Data Sharding and Caching
- To spread the user's data, we can shard based on the 'UserID.'
- Consistent Hashing should be used for fault tolerance and replication. We can opt to shard each user per API if we want different throttle limitations for distinct APIs.
- Consider URL Shortener: each user or IP can have a distinct rate limiter for the createURL() and deleteURL() APIs.
- If our APIs are partitioned, a separate (slightly smaller) rate restriction for each API shard would be a reasonable idea. Take our URL Shortener, for example, where we wish to limit each user to no more than 100 short URLs each hour.
- We can rate limit each partition to allow a user to produce no more than three short URLs per minute in addition to 100 short URLs per hour if we utilize Hash-Based Partitioning for our createURL() API.
- Caching recent active users can provide significant benefits to our system. Before reaching backend servers, application servers can rapidly check if the cache contains the necessary record.
- By updating all counts and timestamps in cache only, our rate limiter may greatly benefit from the Write-back cache.
- The persistent storage can be written to at predetermined intervals. We can ensure that the rate limiter adds the least amount of latency to the user's requests this way.
- When the user has reached their maximum limit and the rate limiter is merely reading data without any updates, the reads can always hit the cache first, which will be tremendously handy.
For our system, the Least Recently Used (LRU) policy may be an appropriate cache eviction policy.
Should we rate limit by IP or by user?
Let’s discuss the pros and cons of using each one of these schemes:
IP:
- We limit requests per-IP in this approach; while it's not ideal for distinguishing between 'good' and 'bad' actors, it's still better than having no rate limitation as all.
- When several users share a single public IP, such as in an internet cafe or smartphone users utilizing the same gateway, IP based throttling becomes a major issue.
- Throttling can be caused by a single bad user.
- Another issue could develop with caching IP-based limits: because a hacker has access to a large number of IPv6 addresses from just one computer, it's easy to cause a server to run out of memory tracking IPv6 addresses!
User:
- After user authentication, rate limits can be done on APIs. After being authorized, the user will be given a token to pass along with each request.
- This ensures that we rate limit against a specific API with a valid authentication token. But what if the login API itself has a rate limit?

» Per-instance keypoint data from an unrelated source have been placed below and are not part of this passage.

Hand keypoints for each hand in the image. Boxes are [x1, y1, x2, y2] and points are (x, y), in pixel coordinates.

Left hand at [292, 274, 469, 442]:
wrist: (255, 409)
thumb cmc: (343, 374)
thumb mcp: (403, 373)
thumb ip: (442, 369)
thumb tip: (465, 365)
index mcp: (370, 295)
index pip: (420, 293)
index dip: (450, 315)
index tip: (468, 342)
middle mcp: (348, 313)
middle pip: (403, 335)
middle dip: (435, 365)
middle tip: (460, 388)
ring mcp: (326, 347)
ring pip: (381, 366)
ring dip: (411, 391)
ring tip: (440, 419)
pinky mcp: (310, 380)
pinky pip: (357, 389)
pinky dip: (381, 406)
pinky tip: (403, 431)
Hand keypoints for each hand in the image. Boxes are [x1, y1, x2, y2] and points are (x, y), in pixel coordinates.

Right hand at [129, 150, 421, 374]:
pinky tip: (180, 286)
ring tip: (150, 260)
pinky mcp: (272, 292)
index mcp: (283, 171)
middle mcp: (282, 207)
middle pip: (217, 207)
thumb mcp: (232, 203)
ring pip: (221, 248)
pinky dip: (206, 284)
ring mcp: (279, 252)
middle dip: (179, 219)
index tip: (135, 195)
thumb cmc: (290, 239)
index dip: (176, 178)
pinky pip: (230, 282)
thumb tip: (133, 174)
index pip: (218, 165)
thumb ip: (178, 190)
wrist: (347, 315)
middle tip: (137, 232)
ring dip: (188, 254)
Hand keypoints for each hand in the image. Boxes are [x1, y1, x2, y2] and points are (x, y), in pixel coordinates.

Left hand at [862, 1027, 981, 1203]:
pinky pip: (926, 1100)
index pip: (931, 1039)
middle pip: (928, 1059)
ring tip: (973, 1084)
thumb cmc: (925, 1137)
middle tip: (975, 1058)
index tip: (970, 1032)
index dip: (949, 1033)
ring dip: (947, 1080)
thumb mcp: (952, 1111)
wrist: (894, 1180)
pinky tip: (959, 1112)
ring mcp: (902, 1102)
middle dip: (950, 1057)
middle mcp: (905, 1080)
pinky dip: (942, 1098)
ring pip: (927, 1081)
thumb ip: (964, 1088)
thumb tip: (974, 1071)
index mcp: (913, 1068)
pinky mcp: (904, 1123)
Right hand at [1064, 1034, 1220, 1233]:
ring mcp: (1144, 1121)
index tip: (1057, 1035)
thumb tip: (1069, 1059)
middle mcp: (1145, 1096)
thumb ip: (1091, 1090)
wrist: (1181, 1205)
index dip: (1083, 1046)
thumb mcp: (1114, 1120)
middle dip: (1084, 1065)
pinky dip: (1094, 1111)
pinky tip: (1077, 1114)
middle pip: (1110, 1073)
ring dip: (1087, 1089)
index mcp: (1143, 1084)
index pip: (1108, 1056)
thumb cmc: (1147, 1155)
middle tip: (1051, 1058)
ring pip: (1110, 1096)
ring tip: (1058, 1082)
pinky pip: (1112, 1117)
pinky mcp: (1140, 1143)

- A hacker could launch a denial of service attack against a user by submitting incorrect credentials up to the limit; after that, the actual user will be unable to log in.
How about if we combine the above two schemes?
Hybrid:
- A good strategy would be to implement both per-IP and per-user rate limitation, as both have flaws when performed separately.
- However, this will result in more cache entries with more details per entry, requiring more memory and storage.